> [Task statement]: Find the string "ville" in the data, and copy out each line that has it.

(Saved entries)
====

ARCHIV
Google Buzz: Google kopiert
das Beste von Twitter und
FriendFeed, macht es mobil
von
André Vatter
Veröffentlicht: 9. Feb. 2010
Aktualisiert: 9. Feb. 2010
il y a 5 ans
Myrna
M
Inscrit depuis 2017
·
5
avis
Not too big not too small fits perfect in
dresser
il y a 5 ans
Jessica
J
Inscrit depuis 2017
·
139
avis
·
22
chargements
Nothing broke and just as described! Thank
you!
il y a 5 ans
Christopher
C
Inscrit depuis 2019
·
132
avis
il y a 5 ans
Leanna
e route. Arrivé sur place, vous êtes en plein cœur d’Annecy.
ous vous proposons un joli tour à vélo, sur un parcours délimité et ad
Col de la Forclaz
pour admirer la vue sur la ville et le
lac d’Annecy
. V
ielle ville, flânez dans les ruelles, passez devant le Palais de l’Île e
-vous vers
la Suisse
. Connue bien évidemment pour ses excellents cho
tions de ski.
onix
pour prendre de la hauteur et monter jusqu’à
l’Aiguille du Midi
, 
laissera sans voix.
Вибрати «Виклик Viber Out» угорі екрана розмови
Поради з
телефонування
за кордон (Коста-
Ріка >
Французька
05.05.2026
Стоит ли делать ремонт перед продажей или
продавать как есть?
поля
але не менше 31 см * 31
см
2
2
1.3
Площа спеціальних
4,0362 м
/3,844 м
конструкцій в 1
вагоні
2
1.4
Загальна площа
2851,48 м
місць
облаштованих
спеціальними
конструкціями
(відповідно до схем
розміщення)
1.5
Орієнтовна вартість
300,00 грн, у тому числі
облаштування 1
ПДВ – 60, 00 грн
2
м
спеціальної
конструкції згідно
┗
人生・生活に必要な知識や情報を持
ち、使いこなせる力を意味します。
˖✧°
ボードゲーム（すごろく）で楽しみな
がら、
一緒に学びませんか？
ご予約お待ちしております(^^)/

====

> [Task answer]:
pour admirer la vue sur la ville et le
ielle ville, flânez dans les ruelles, passez devant le Palais de l’Île e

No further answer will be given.